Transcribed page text
--------------------------------------------------
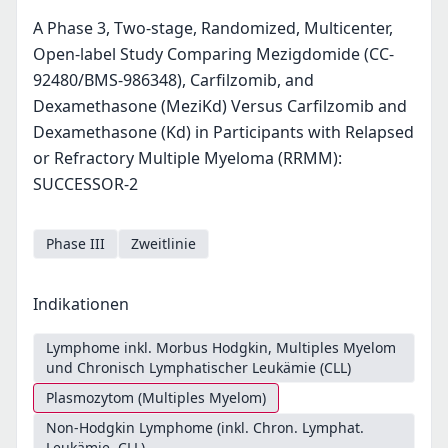
A Phase 3, Two-stage, Randomized, Multicenter,
Open-label Study Comparing Mezigdomide (CC-
92480/BMS-986348), Carfilzomib, and
Dexamethasone (MeziKd) Versus Carfilzomib and
Dexamethasone (Kd) in Participants with Relapsed
or Refractory Multiple Myeloma (RRMM):
SUCCESSOR-2
Phase III
Zweitlinie
Indikationen
Lymphome inkl. Morbus Hodgkin, Multiples Myelom
und Chronisch Lymphatischer Leukämie (CLL)
Plasmozytom (Multiples Myelom)
Non-Hodgkin Lymphome (inkl. Chron. Lymphat.
Leukämie, CLL)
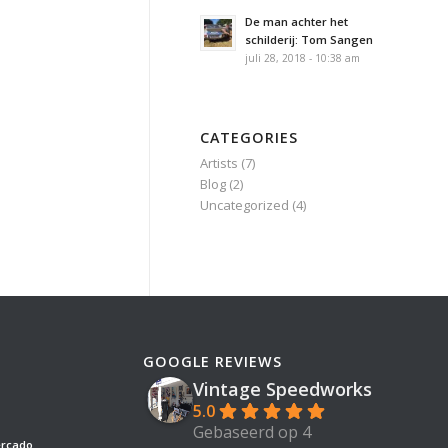
De man achter het
schilderij: Tom Sangen
juli 28, 2018 - 10:38 am
CATEGORIES
Artists
(7)
Blog
(2)
Uncategorized
(4)
GOOGLE REVIEWS
Vintage Speedworks
5.0
Gebaseerd op 4
ercado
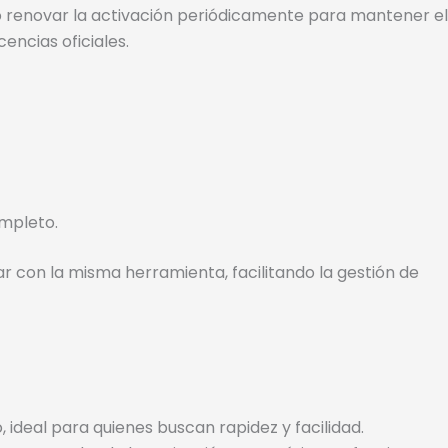
io renovar la activación periódicamente para mantener el
encias oficiales.
ompleto.
r con la misma herramienta, facilitando la gestión de
, ideal para quienes buscan rapidez y facilidad.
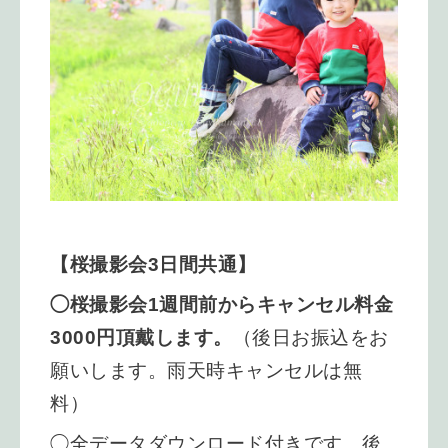
【桜撮影会3日間共通】
◯桜撮影会1週間前からキャンセル料金
3000円頂戴します。
（後日お振込をお
願いします。雨天時キャンセルは無
料）
◯全データダウンロード付きです。後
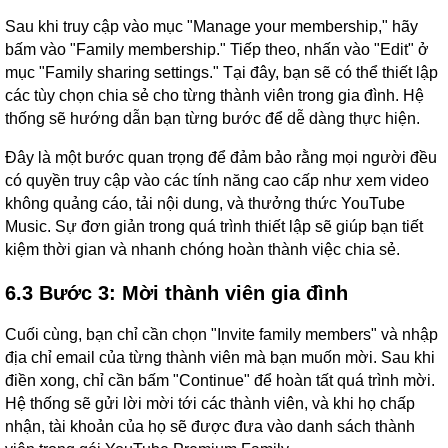
Sau khi truy cập vào mục "Manage your membership," hãy
bấm vào "Family membership." Tiếp theo, nhấn vào "Edit" ở
mục "Family sharing settings." Tại đây, bạn sẽ có thể thiết lập
các tùy chọn chia sẻ cho từng thành viên trong gia đình. Hệ
thống sẽ hướng dẫn bạn từng bước để dễ dàng thực hiện.
Đây là một bước quan trọng để đảm bảo rằng mọi người đều
có quyền truy cập vào các tính năng cao cấp như xem video
không quảng cáo, tải nội dung, và thưởng thức YouTube
Music. Sự đơn giản trong quá trình thiết lập sẽ giúp bạn tiết
kiệm thời gian và nhanh chóng hoàn thành việc chia sẻ.
6.3 Bước 3: Mời thành viên gia đình
Cuối cùng, bạn chỉ cần chọn "Invite family members" và nhập
địa chỉ email của từng thành viên mà bạn muốn mời. Sau khi
điền xong, chỉ cần bấm "Continue" để hoàn tất quá trình mời.
Hệ thống sẽ gửi lời mời tới các thành viên, và khi họ chấp
nhận, tài khoản của họ sẽ được đưa vào danh sách thành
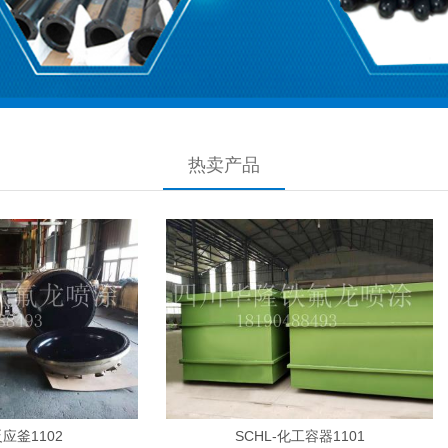
热卖产品
SCHL-反应釜1102
SCHL-化工容器1101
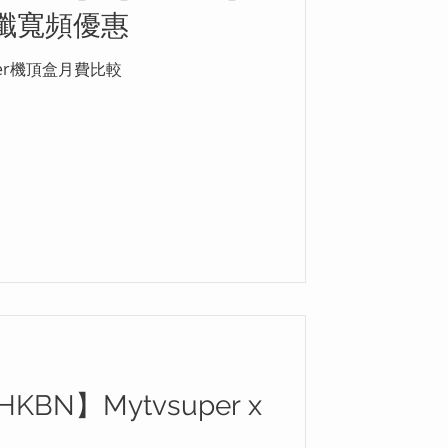
 光纖寬頻優惠
per機頂盒月費比較
BN】Mytvsuper x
--------------------------------------------------
● **PROBLEM DESCRIPTION**
Retype every line of text in the listing above exactly, leaving the pictures out.

● **ANSWER BOX**
A Phase 3, Two-stage, Randomized, Multicenter,
Open-label Study Comparing Mezigdomide (CC-
92480/BMS-986348), Carfilzomib, and
Dexamethasone (MeziKd) Versus Carfilzomib and
Dexamethasone (Kd) in Participants with Relapsed
or Refractory Multiple Myeloma (RRMM):
SUCCESSOR-2
Phase III
Zweitlinie
Indikationen
Lymphome inkl. Morbus Hodgkin, Multiples Myelom
und Chronisch Lymphatischer Leukämie (CLL)
Plasmozytom (Multiples Myelom)
Non-Hodgkin Lymphome (inkl. Chron. Lymphat.
Leukämie, CLL)
De man achter het
schilderij: Tom Sangen
juli 28, 2018 - 10:38 am
CATEGORIES
Artists
(7)
Blog
(2)
Uncategorized
(4)
GOOGLE REVIEWS
Vintage Speedworks
5.0
Gebaseerd op 4
ercado
io renovar la activación periódicamente para mantener el
encias oficiales.
ompleto.
r con la misma herramienta, facilitando la gestión de
, ideal para quienes buscan rapidez y facilidad.
【桜撮影会3日間共通】
◯桜撮影会1週間前からキャンセル料金
3000円頂戴します。
（後日お振込をお
願いします。雨天時キャンセルは無
料）
◯全データダウンロード付きです。後
Sau khi truy cập vào mục "Manage your membership," hãy
bấm vào "Family membership." Tiếp theo, nhấn vào "Edit" ở
mục "Family sharing settings." Tại đây, bạn sẽ có thể thiết lập
các tùy chọn chia sẻ cho từng thành viên trong gia đình. Hệ
thống sẽ hướng dẫn bạn từng bước để dễ dàng thực hiện.
Đây là một bước quan trọng để đảm bảo rằng mọi người đều
có quyền truy cập vào các tính năng cao cấp như xem video
không quảng cáo, tải nội dung, và thưởng thức YouTube
Music. Sự đơn giản trong quá trình thiết lập sẽ giúp bạn tiết
kiệm thời gian và nhanh chóng hoàn thành việc chia sẻ.
6.3 Bước 3: Mời thành viên gia đình
Cuối cùng, bạn chỉ cần chọn "Invite family members" và nhập
địa chỉ email của từng thành viên mà bạn muốn mời. Sau khi
điền xong, chỉ cần bấm "Continue" để hoàn tất quá trình mời.
Hệ thống sẽ gửi lời mời tới các thành viên, và khi họ chấp
nhận, tài khoản của họ sẽ được đưa vào danh sách thành
热卖产品
SCHL-反应釜1102
SCHL-化工容器1101
 光纖寬頻優惠
per機頂盒月費比較
BN】Mytvsuper x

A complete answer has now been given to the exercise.